Thursday, February 23, 2012

AUD


Has the Australian dollar called time on European equities’ rally?
Perhaps. The AUD/USD pair has had a long positive correlation with Euro Stoxx futures, going back more than six months. This seems reasonable enough as both fit neatly into the “risk asset” category of markets that are likely to rise when investors feel a bit happier about the economic future.
Moreover, as perhaps the “risk on” asset par excellence, the Aussie is more closely correlated with European stocks than other markets you might think were more natural Euro Stoxx bedfellows, such as EUR/USD or German bund yields.
However, according to Paul Day, chief strategist at Market Securities in London, in the past couple of weeks there have been signs of divergence. Euro Stoxx futures have edged upward even as AUD/USD has made technical analysts nervous with the ominous pattern of “lower highs and lower lows” that usually marks a change in bull-market fortunes.

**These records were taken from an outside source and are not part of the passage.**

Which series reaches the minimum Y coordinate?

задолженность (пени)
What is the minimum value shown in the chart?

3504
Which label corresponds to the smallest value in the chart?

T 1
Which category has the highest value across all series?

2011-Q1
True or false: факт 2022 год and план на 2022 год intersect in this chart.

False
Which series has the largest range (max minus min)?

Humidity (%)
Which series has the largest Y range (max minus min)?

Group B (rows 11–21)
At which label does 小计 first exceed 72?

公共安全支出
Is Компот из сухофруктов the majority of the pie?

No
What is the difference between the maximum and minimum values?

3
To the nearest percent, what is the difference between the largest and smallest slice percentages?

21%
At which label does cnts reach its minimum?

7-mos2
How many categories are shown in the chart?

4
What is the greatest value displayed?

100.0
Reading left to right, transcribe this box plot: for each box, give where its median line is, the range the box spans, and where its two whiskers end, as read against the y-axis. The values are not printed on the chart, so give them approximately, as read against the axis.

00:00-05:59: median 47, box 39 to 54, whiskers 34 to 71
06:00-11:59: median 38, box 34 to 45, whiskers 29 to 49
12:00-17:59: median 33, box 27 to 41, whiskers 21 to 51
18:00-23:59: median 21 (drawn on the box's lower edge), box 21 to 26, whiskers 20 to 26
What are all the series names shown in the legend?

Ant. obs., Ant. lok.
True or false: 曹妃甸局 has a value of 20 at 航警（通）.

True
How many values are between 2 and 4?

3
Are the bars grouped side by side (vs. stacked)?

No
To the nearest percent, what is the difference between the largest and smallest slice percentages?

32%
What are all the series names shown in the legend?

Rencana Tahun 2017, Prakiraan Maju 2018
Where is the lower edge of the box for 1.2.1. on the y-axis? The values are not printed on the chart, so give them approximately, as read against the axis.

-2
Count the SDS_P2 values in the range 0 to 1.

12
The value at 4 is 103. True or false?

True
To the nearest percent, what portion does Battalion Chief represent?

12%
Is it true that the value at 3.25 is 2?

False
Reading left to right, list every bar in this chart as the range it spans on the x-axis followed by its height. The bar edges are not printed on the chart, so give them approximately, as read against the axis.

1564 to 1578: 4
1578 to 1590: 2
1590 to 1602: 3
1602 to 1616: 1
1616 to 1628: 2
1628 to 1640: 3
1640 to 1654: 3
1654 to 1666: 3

And there are others who think the Aussie is looking dizzy at its current altitude.
Morgan Stanley points to weakness in the Chinese export order index.
“This provides further evidence that demand in developed markets remains weak, which should not bode well for the high-beta commodity currencies,” the bank’s foreign exchange strategists wrote.
However, they don’t expect an AUD collapse, or anything like one; rather a correction of recent gains. The bank is looking for a return to the $1.05 to $1.0450 area in the near term. The pair was at $1.0633 at 0645 ET Wednesday.
If they are right, correlations suggest that the road for European stocks may get rougher, but it should at least remain passable.